Dans le quartier milanais de Porta Nuova, tout le monde n'a d'yeux que pour ces deux gratte-ciel boisés, où vivent quelques célébrités comme Ivan Perisic, footballeur croate de l'Inter Milan.
Mélèzes, cerisiers, pommiers, oliviers, hêtres... Sur chaque balcon poussent des dizaines de plantes ou d'arbres, choisis et positionnés en fonction de leur résistance au vent et de leurs préférences en matière de luminosité ou d'humidité.
Ce projet est "né de mon obsession pour les arbres" et d'une réflexion sur "la manière dont ils pouvaient devenir une composante essentielle de l'architecture", explique à l'AFP Stefano Boeri.

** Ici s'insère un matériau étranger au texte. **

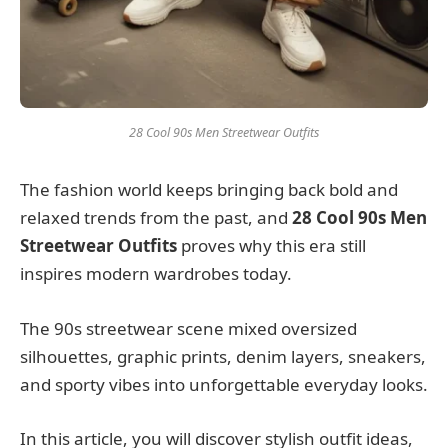
28 Cool 90s Men Streetwear Outfits
The fashion world keeps bringing back bold and
relaxed trends from the past, and
28 Cool 90s Men
Streetwear Outfits
proves why this era still
inspires modern wardrobes today.
The 90s streetwear scene mixed oversized
silhouettes, graphic prints, denim layers, sneakers,
and sporty vibes into unforgettable everyday looks.
In this article, you will discover stylish outfit ideas,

Sa démarche se veut aussi écologique: "J'étais à Dubaï en 2007 et je regardais cette ville qui croissait au milieu de désert, avec plus de 200 tours de verre qui multiplient l'effet de la chaleur", se rappelle-t-il.
Naît ainsi l'idée d'un édifice qui puisse, "outre accueillir la vie, contribuer à réduire la pollution de la ville, parce que les arbres absorbent les micro-particules et le CO2."
"Les villes produisent aujourd'hui environ 75% du CO2 présent dans l'atmosphère" et "amener plus d'arbres dans la ville veut dire combattre l'ennemi sur place", note l'architecte.
Plus bel immeuble au monde
Le Bosco Verticale, composé de deux tours de 110 et 76 mètres, a vu le jour à l'automne 2014.
D'autres immeubles plus ou moins végétalisés existent ailleurs dans le monde, notamment à Singapour ou encore à Paris avec la "Tower Flower".
Mais l'ampleur et l'originalité du Bosco Verticale, avec ses 20.000 plantes et arbres, lui ont valu en 2014 le prestigieux International Highrise Award (Francfort) et en 2015 le titre de l'immeuble le plus beau et le plus innovant au monde par le Council on Tall Buildings and Urban Habitat (Chicago).
"C'est une chose unique d'habiter ici, nous sommes en contact direct avec les plantes, le tout en plein centre-ville et dans un gratte-ciel super moderne", confie Simona Pizzi, qui peut voir les montagnes depuis son appartement du 14e étage.
"Les plantes se sont beaucoup développées ces trois dernières années, on les voit changer au fil des saisons", raconte-t-elle en souriant.
M. Boeri a travaillé avec des botanistes pendant trois ans pour créer une pépinière avec un millier d'arbres "qui ont été +éduqués+ à pousser dans des conditions" spécifiques, puis pour les planter.
Les défis à affronter ont été nombreux: de la taille et structure des balcons et parapets destinés à accueillir la végétation, à la façon de "fixer" les racines des arbres, en passant par le poids et la composition de la terre. Des tests de résistance ont même été menés dans un centre spécialisé dans les ouragans à Miami.
"Pour chaque être humain vivant dans l'immeuble, il y a environ deux arbres, 10 arbustes et 40 plantes", note M. Boeri.
Coccinelles
Le projet est aussi plein de poésie, avec ces 9.000 coccinelles déposées pour lutter contre les parasites à la place des pesticides, et qui se sont multipliées en quelques semaines.
"La chose extraordinaire à laquelle nous ne attendions pas est également la quantité incroyable d'oiseaux qui ont nidifié. Nous avons des petits faucons sur les toits, des martinets qui avaient disparu auparavant de la ville de Milan", se réjouit l'architecte.
M. Boeri et son équipe travaillent aujourd'hui sur une dizaine de projets de Bosco Verticale dans le monde: Lausanne (Suisse), Utrecht (Pays-Bas), Sao Paolo (Brésil), Tirana (Albanie)...
A Eindhoven, aux Pays-Bas, l'objectif est de construire un logement social - loin des appartements de luxe du Bosco Verticale milanais qui, eux, coûtent en moyenne 11.000 euros le mètre carré. "Ce projet me plaît beaucoup", souligne M. Boeri, en expliquant qu'il est tout à fait réalisable car les arbres ne coûtent pas cher.
En Chine, deux tours sont en construction à Nanjing, un hôtel est en projet à Shanghaï tandis qu'une "cité forestière" de quelque 200 bâtiments doit surgir à Liuzhou.
"La Chine est en train de se rendre compte du problème dramatique de la pollution de l'air, mais aussi de l'urbanisation sauvage", explique l'architecte.
"Quand 15 millions de paysans abandonnent la campagne chaque année pour venir en ville, il faut penser à des réponses, avec de nouvelles villes vertes", ajoute-t-il.
Pour cela, il a fait le choix de ne pas breveter le Bosco Verticale et en a même révélé "tous les secrets et techniques" dans un livre. "Je serais heureux si cela devenait une façon de développer des villes", confie-t-il.